I have posted it below. The code runs fine if the calls to magma_zgetrf and magma_zgetri are commented out. This shows that the matrix is successfully being transfer to and from the GPU. But when I uncomment those lines the whole thing crashes.

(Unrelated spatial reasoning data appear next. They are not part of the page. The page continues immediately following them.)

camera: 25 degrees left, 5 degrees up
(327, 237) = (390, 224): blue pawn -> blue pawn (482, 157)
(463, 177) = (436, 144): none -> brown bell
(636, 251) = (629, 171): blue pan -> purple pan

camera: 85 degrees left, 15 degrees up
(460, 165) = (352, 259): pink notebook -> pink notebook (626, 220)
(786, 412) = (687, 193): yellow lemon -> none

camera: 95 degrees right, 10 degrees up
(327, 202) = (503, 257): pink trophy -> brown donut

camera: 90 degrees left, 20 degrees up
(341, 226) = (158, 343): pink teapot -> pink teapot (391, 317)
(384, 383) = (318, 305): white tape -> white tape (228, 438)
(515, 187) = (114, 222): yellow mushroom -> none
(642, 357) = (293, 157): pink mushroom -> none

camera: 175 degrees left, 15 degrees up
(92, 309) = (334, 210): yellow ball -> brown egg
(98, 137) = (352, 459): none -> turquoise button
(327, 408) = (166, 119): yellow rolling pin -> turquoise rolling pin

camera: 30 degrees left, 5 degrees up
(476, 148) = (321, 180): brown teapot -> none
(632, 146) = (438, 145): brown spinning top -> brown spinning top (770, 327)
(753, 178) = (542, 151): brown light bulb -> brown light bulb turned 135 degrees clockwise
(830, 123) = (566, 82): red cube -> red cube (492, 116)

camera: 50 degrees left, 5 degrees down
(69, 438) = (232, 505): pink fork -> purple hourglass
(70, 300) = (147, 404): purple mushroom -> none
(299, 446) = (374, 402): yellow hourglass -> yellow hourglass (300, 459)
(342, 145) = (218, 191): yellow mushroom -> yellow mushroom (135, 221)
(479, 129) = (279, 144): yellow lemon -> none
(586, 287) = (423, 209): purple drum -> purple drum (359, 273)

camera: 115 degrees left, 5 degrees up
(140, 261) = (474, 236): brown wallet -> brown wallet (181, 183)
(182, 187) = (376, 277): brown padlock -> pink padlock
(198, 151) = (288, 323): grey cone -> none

To test the code I compiled with: mex CC=gcc CFLAGS="\$CFLAGS -DADD_" LDFLAGS="-lmagma -lcudart -lcublas" magmaZinv.c
Then from matlab, I ran:
a=rand(3)+rand(3)*1i;
magmaZinv(a)
Code: Select all
#include <mex.h>
#include <stdlib.h>
#include <stdio.h>
#include <string.h>
#include <math.h>
#include <stddef.h>
#include <magma_v2.h>
#include "magma_lapack.h"
#include <cuda_runtime.h>
void mat2magma(magmaDoubleComplex* p, double* pr, double* pi,int numElements)
{
int j=0;
for(j=0;j<numElements;j++){
p[j].x=pr[j];
p[j].y=pi[j];
}
}
void magma2mat(magmaDoubleComplex* p, double* pr, double* pi,int numElements)
{
int j=0;
for(j=0;j<numElements;j++){
pr[j]= p[j].x;
pi[j]= p[j].y;
}
}
/*gateway function*/
void mexFunction( int nlhs, mxArray *plhs[],
int nrhs, const mxArray *prhs[]) {
/*initialize magma*/
magma_init();
magma_queue_t queue = NULL;
magma_device_t dev;
magma_getdevice(&dev);
magma_queue_create(dev,&queue );
magma_int_t m,ldwork,info;
magma_int_t *piv;
magmaDoubleComplex *a,*da,*dwork;
/* Matlab -> Host */
m=mxGetM(prhs[0]);
piv=(magma_int_t*) malloc(m*sizeof(magma_int_t));
magma_zmalloc_cpu(&a,m*m);
mat2magma(a,mxGetPr(prhs[0]),mxGetPi(prhs[0]),m*m);
ldwork = m*magma_get_zgetri_nb(m);
/* Host -> GPU */
magma_zmalloc(&dwork,ldwork);
magma_zmalloc(&da,m*m);
magma_zsetmatrix(m,m,a,m,da,m,queue);
/*LU and Inverse */
magma_zgetrf_gpu(m,m,da,m,piv,&info);
magma_zgetri_gpu(m,da,m,piv,dwork,ldwork,&info);
/*GPU -> Host */
magma_zgetmatrix(m,m,da,m,a,m,queue);
/*Host -> Matlab*/
plhs[0] = mxCreateDoubleMatrix(m,m,mxCOMPLEX);
magma2mat(a,mxGetPr(plhs[0]),mxGetPi(plhs[0]),m*m);
free(a);
free(piv);
magma_free(dwork);
magma_free(da);
magma_queue_destroy(queue);
magma_finalize();
}